RYAN GARCIA: PIŁEM KAŻDEGO DNIA, A I TAK POKONAŁEM HANEYA

Redakcja, DAZN

2024-04-21

- Sędzia ringowy Harvey Dock fatalnie wykonywał swoją pracę - narzeka Ryan Garcia (25-1, 20 KO), który niespodziewanie pokonał Devina Haneya (31-1, 15 KO).

- Dużo działo się ostatnio w moim życiu. Rozwodziłem się, piłem niemal każdego dnia, a i tak wygrałem. Nie jestem z tego dumny, ale piłem dzień w dzień, tylko co z tego? Wciąż pokonałem Haneya.
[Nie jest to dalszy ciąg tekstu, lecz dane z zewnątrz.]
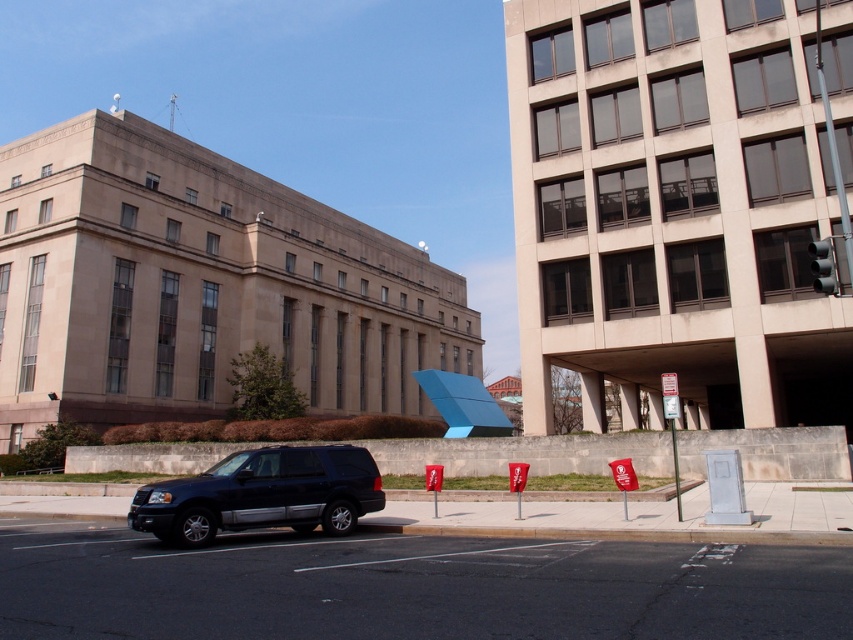
You are a driver looking for parking. You see a shiny black suv at center and a metallic silver parking sign at right. Which object is taller?

The metallic silver parking sign at right is taller than the shiny black suv at center.

You are standing at the camera position and want to take a photo of the shiny black suv at center. Given that your camera has a maximum zoom range of 10 meters, can you capture the entire suv in the photo without moving closer?

The shiny black suv at center and camera are 13.11 meters apart, which exceeds the camera maximum zoom range of 10 meters. Therefore, you cannot capture the entire suv in the photo without moving closer.

You are standing at the point labeled as point (262, 493) in the image. What object are you currently standing on?

You are standing on the shiny black suv at center.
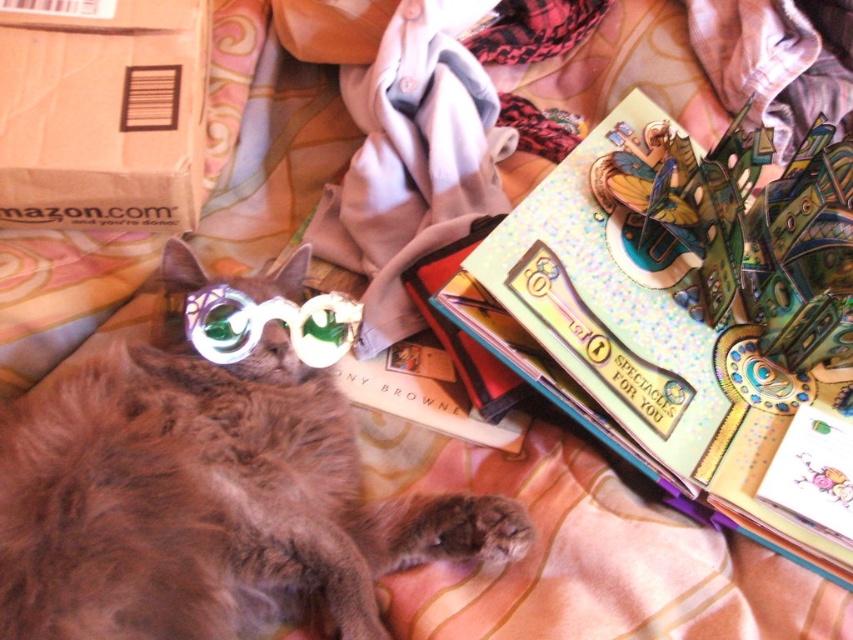
You are a visitor in this cozy indoor setting and want to place a new object between the shiny metallic book at upper right and the translucent plastic goggles at center. Which object should you place closer to the book to ensure it doesn

The shiny metallic book at upper right is much taller than the translucent plastic goggles at center, so you should place the new object closer to the book to maintain balance in height between the two existing objects.

You are holding a 36 inch long pole and want to measure the distance from the camera to the point at coordinates point (788, 413). Can your pole reach that point if you extend it fully?

The distance between the camera and point (788, 413) is 38.96 inches. Since your pole is only 36 inches long, it cannot reach the point when fully extended.

You are looking at the image and see two points marked as point 1 at coordinate (786, 253) and point 2 at coordinate (735, 13). Which point is closer to you?

Point 1 at coordinate (786, 253) is closer to you because it is in front of point 2 at coordinate (735, 13).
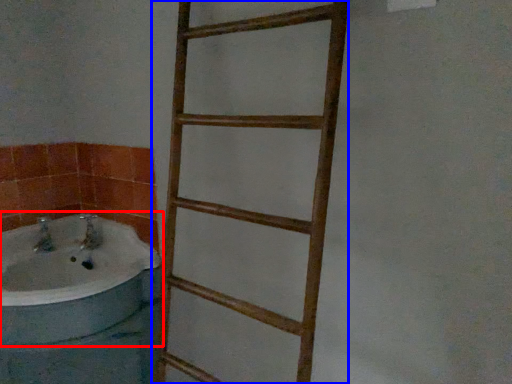
Question: Which point is further to the camera, bathtub (highlighted by a red box) or ladder (highlighted by a blue box)?

Choices:
 (A) bathtub
 (B) ladder

Answer: (A)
Teraz przenoszę się na stałe do wagi półśredniej, choć mogę również bić się z mistrzem WBC i WBO junior średniej Sebastianem Fundorą - kontynuował "KingRy".

- Jeśli ktoś chce zarobić naprawdę duże pieniądze, musi zgłosić się do nas i walczyć z Ryanem. Możemy zrobić wyjątek i wyjść do rewanżu Gervontą Davisem w umownym limicie 65,75 kilograma - wtrącił promujący młodego gwiazdora Oscar De La Hoya.

- Naprawdę uwierzyliście, że oszalałem? Nie oceniajcie książki po okładce. Teraz to ja jestem twarzą boksu - zakończył Garcia.